Project Exploratory Learning Analytics toolkit for Student (ELAS)
The goal of the project "Exploratory Learning Analytics toolkit for Students" is to develop a platform for students of the University of Duisburg-Essen to support their learning activities. The platform provides a collection of Learning Analytics applications developed by students for students. ELAS includes the best projects from the previous iterations of the Learning Analytic (LA), Advanced Web Technologies (AWT), Learning Analytics and Visual Analytics (LAVA), and Interactive Data Exploration and Analytics (IDEA) courses offered at the Social Computing Group, where different Learning Analytics applications were developed as part of student projects.
E3Selector is an application in ELAS that provides insights into the E3 module catalog to help students choose interesting courses that fit their needs. This project consists of power filtering, searching, and sorting capabilities to make it easy for students to search for suitable E3 courses. Furthermore, E3Selector keeps track of all the selections that can be easily shared in social media applications.
StudyCompass is an application in ELAS that supports UDE students in selecting suitable university’s courses in a few easy steps. Furthermore, the platform lets students easily make a schedule by observing various details such as overlapping course schedules, ratings of the courses, and links to LSF.
CourseRecommender is an application in ELAS that aims to provide course and study program recommendations to potential new students at the UDE. The engineering courses and study programs of the UDE are collected from LSF and VDB (Veranstaltungsdatenbank für Ingenieure). The collected data is used to generate personalized recommendation of courses, study programs, and related interests. CourseRecommender leverages Knowledge Graphs (KG), NLP, and word/sentence embedding techniques to generate the recommendations.

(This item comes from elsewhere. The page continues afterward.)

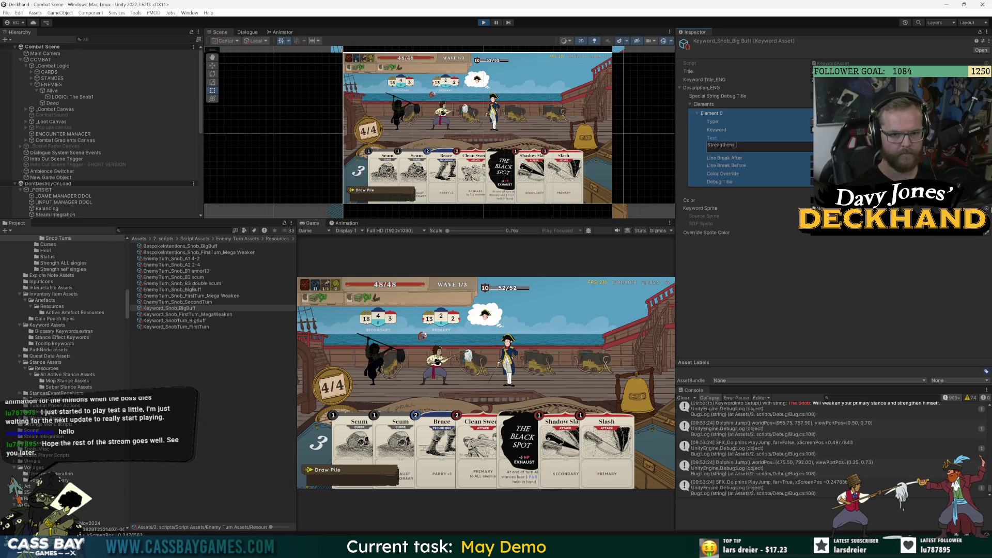
text(imse)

The idea of the project is to develop a user-friendly web application that provides various functionalities, including the organization and categorization of notes and the ability to search for notes shared by other students. Additionally, the application incorporates an AI-powered chatbot, which can offer study guidance and support to users. This feature enhances the learning experience by providing personalized assistance and recommendations.
ProjectFinder simplifies the process of finding projects and group members for Bachelor's/Master's projects. It provides a centralized platform for students to discover projects and connect with like-minded peers. Students can search for projects based on their field of study and preferences, and create their own projects to find collaborators. ProjectFinder streamlines the project-finding process, allowing students to focus on their research and academic goals without the stress of searching for projects and group members.
Intogen is an application in ELAS that aims to identify and improve students’ learning styles based on David Kolb’s learning cycle (Kolb’s 40-item questionnaire), and suggest courses according to their preferred learning styles. In addition, this application allows students to get an overview of the learning styles present in other courses, study programs, and countries.
DataCampus Conference - IDEA Poster
The event was organized by the - an interdisciplinary association to promote data skills at the UDE. During the conference, impressions of the development of the field of data literacy and data science were given, practical examples for the promotion of data skills in the subjects were presented, and perspectives for the development and expansion of data literacy and data science offered at the UDE were jointly developed.